West 12th Street Apartment
New York, New York

Completed 2005

Design Team
Brian Messana, Toby O’Rorke, Johannes Kohnle

Collaborators
Mechanical Engineer: M.A. Rubiano
Lighting Designer: Zerolux

Located in a Classic Bing and Bing Prewar building in Greenwich Village the apartment was beautifully laid out, but down at heal. The kitchen and bathroom were the focus of the work, because neither had been touched for at least forty years, but the renovation work eventually extended throughout the apartment.

One enters the apartment overlooking a sunken living room and fireplace, two continuous steps were introduced running the length of the room, to replace a Regency Style railing and the exposed brick fireplace was encased in sheet rock with a new black slate hearth. Window and base moldings were removed and/or replaced throughout the apartment and the floors were refinished with an Ebony stain. The ebony stained floors create a solid plane for which the white walls rest.

The kitchen opposite the front door was given a frosted glass pocket door, in order to maintain daylight in the entry area when privacy is needed. The ebony floors continue into the kitchen, where a galley kitchen was introduced, under counter refrigerator and freezer maximize the counter space; the cabinets and appliance panels are finished in white lacquer and the counter tops and walls are finished is white statuary marble.

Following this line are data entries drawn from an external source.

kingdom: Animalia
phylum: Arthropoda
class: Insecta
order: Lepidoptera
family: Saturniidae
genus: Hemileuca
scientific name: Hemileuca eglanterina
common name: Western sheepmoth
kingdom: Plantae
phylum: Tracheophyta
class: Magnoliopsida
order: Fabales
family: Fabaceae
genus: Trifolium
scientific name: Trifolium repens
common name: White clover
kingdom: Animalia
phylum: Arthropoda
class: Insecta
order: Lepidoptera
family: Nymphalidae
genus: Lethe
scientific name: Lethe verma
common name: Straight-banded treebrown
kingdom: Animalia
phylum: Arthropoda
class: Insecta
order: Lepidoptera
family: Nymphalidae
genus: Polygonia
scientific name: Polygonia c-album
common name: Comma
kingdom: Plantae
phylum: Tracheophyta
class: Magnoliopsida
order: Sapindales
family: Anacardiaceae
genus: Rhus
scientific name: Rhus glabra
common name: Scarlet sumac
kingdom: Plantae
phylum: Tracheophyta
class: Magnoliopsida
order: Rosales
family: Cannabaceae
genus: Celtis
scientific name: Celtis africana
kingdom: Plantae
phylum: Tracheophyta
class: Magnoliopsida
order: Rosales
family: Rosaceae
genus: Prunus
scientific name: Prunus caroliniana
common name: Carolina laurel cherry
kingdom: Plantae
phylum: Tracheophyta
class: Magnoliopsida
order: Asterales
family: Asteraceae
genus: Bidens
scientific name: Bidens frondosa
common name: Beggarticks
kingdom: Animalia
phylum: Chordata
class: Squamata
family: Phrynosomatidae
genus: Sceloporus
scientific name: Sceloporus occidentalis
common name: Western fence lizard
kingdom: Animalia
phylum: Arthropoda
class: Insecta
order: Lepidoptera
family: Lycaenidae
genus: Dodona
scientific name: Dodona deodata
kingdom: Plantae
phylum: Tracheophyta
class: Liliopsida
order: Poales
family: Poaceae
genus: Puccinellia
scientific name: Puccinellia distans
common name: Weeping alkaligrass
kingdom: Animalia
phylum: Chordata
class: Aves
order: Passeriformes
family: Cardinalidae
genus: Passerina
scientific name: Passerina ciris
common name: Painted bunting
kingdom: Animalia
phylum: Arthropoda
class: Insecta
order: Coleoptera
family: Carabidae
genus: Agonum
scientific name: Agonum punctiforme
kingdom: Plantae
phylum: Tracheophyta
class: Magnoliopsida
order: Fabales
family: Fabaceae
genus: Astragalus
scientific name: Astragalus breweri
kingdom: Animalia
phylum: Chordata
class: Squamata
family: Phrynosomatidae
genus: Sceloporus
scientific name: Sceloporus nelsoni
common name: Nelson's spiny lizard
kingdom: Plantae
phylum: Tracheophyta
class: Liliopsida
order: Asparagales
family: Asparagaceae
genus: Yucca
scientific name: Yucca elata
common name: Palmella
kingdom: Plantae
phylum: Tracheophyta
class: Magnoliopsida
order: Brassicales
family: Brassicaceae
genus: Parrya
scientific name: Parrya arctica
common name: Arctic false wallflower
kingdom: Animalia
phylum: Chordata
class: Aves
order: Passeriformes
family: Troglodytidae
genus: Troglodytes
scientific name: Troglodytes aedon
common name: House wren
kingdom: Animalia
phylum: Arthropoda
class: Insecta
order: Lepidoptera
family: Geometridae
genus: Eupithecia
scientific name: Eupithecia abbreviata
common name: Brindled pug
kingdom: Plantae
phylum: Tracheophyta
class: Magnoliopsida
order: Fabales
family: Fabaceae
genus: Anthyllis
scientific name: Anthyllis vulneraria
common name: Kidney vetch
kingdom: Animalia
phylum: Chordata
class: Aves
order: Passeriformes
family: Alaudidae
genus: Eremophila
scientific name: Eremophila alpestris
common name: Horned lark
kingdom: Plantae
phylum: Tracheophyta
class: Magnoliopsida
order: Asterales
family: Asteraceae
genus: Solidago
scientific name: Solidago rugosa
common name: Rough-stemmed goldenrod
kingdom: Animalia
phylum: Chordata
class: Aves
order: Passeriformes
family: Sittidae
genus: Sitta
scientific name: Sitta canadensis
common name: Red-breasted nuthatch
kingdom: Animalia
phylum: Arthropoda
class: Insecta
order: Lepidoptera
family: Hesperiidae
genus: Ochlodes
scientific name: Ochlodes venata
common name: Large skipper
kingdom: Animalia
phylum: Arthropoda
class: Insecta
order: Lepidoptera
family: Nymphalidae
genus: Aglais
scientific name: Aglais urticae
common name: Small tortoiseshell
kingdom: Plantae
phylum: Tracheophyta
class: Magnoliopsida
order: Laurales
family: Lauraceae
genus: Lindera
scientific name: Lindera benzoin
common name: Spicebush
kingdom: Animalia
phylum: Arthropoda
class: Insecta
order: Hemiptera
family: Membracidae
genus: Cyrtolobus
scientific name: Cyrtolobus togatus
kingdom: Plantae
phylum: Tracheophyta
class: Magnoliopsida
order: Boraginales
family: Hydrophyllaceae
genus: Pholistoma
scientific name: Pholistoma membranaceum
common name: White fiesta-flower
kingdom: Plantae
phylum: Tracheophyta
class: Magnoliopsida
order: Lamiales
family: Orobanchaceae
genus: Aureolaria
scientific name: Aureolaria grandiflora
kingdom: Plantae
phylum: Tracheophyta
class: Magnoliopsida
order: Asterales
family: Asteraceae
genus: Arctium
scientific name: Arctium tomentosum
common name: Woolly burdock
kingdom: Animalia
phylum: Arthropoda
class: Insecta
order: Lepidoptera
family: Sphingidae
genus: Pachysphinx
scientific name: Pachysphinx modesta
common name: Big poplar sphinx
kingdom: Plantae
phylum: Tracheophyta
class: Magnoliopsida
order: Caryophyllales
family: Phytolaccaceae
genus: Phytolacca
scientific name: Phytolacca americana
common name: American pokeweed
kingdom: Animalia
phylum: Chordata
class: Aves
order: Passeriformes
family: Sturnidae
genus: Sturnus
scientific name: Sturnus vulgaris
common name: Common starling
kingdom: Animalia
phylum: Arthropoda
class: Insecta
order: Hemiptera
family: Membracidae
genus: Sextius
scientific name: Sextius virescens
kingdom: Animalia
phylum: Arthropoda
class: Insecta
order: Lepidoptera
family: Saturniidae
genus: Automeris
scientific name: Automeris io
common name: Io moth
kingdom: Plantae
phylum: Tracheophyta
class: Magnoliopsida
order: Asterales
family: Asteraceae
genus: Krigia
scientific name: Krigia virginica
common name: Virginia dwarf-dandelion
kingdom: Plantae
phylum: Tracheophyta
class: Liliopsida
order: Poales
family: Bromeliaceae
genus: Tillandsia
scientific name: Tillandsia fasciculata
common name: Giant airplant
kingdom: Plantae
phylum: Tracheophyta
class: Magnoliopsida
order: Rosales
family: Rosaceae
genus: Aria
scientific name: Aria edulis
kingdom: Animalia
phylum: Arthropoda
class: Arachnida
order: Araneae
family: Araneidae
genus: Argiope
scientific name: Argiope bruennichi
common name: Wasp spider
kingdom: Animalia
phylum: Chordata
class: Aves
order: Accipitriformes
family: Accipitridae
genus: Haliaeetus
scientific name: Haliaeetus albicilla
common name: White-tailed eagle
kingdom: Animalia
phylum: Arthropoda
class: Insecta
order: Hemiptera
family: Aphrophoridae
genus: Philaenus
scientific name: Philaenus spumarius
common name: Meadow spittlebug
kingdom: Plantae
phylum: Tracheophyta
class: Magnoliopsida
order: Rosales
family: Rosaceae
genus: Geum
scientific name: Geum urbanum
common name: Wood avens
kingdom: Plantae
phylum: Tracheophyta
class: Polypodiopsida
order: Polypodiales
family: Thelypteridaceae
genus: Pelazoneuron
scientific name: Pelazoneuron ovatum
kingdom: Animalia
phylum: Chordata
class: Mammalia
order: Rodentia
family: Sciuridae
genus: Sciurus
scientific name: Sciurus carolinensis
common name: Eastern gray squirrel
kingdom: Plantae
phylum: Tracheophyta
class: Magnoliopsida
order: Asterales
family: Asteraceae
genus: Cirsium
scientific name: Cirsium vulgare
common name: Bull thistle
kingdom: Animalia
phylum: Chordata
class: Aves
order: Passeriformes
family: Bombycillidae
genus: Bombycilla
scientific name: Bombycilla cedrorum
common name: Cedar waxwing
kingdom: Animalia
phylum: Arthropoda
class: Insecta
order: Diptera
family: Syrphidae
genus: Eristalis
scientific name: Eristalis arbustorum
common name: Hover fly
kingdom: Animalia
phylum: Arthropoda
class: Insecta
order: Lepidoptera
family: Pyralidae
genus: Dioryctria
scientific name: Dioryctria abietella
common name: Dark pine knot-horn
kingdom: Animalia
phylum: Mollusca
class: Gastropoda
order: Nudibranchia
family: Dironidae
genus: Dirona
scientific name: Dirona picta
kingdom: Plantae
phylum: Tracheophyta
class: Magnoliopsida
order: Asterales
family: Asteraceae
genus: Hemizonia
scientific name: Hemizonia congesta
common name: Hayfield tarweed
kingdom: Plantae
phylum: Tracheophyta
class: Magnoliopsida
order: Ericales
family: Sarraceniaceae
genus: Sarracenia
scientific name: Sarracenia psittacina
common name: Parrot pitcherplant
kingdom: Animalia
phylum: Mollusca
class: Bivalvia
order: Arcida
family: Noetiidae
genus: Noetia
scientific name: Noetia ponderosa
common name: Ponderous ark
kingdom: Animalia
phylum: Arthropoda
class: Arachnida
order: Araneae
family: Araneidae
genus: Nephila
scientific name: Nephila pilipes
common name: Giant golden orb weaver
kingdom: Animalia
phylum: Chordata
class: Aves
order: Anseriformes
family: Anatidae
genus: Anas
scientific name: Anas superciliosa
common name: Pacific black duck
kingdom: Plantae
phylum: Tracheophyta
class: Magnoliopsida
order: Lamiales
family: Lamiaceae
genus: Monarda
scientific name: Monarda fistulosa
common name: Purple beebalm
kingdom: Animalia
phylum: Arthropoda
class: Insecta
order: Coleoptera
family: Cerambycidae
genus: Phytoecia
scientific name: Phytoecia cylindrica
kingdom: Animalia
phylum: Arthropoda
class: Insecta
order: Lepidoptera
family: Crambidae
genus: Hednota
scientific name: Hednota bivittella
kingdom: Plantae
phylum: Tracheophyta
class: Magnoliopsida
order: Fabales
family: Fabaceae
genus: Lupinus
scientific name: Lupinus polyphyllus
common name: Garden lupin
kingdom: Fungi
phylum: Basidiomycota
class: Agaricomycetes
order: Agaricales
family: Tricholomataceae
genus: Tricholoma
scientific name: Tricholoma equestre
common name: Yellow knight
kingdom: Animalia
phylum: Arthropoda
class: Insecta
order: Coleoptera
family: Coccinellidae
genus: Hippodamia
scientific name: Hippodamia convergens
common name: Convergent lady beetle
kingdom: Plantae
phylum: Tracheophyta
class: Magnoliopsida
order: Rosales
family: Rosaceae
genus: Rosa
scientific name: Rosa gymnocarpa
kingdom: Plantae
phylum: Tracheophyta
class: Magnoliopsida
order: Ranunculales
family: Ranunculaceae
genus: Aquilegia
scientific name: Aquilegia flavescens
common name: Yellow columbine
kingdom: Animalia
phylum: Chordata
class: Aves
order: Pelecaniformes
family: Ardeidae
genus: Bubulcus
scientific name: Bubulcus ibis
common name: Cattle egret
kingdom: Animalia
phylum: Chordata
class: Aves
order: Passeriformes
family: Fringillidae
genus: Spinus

A single slab of white statuary marble was cut into four segments to form the floor of the new shower room, the walls of this room were refinished in white ceramic tiles and a fixed sheet of clear glass divides the shower from the space protecting the toilet from being sprayed with water. The bedroom was cleaned up, continuing the ebony stained floors with white walls, a hidden library was introduced built on the rear wall behind white lacquer doors opposite the window. A desk was placed directly in front and adjacent to the library doors blocking daily access to the bulk of the books leaving two sets of accessible selves on either side.